** Begin Source text **

The Impact of Icy Cometary ‘Impacts’ on Exoplanetary Atmospheres I: Tidally-Locked Terrestrial Exoplanets

Impacts by rocky and icy bodies are thought to have played a key role in shaping the composition of solar system objects, including the Earth’s habitability. Hence, it is likely that they play a similar role in exoplanetary systems.

We investigate how an icy cometary impact affects the atmospheric chemistry, climate, and composition of an Earth-like, tidally-locked, terrestrial exoplanet, a prime target in the search for a habitable exoplanet beyond our solar system.

We couple a cometary impact model which includes thermal ablation and pressure driven breakup with the 3D Earth System Model WACCM6/CESM2, and use this model to investigate the effects of the water and thermal energy delivery associated with an R=2.5 km pure water ice cometary impact on an Earth-like atmosphere.

** End Source text **

*Set problem 1*:
Print the passage of the text on cometary impacts from "The Impact of" to "in exoplanetary systems.".
*Set problem 2*:
In the text on cometary impacts, which Earth System Model is the cometary impact model coupled with?

** Begin Extracted material **

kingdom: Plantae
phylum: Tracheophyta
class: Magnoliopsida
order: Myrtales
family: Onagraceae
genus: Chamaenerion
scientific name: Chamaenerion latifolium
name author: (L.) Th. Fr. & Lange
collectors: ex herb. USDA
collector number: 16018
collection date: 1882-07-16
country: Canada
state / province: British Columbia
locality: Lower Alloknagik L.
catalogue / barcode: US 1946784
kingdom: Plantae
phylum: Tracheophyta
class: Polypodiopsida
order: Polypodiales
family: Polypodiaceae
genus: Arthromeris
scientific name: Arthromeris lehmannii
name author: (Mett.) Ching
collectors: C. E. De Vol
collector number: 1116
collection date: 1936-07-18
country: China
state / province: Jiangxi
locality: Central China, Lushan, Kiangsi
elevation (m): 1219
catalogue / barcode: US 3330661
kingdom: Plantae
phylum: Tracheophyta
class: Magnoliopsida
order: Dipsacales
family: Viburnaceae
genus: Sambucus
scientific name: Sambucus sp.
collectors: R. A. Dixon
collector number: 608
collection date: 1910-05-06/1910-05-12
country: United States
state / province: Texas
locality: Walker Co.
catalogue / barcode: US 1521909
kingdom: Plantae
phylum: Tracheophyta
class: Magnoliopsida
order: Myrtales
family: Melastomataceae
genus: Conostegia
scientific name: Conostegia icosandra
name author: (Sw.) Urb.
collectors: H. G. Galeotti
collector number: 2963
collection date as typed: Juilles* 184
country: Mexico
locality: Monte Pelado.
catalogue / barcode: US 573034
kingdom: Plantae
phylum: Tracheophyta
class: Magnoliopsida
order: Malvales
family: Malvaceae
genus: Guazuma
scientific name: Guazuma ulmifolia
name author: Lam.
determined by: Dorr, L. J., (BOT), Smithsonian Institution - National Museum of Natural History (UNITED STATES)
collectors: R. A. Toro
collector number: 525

** End Extracted material **

*Problem solution 1*:
The Impact of Icy Cometary ‘Impacts’ on Exoplanetary Atmospheres I: Tidally-Locked Terrestrial Exoplanets

Impacts by rocky and icy bodies are thought to have played a key role in shaping the composition of solar system objects, including the Earth’s habitability. Hence, it is likely that they play a similar role in exoplanetary systems.

*Problem solution 2*:
The 3D Earth System Model WACCM6/CESM2.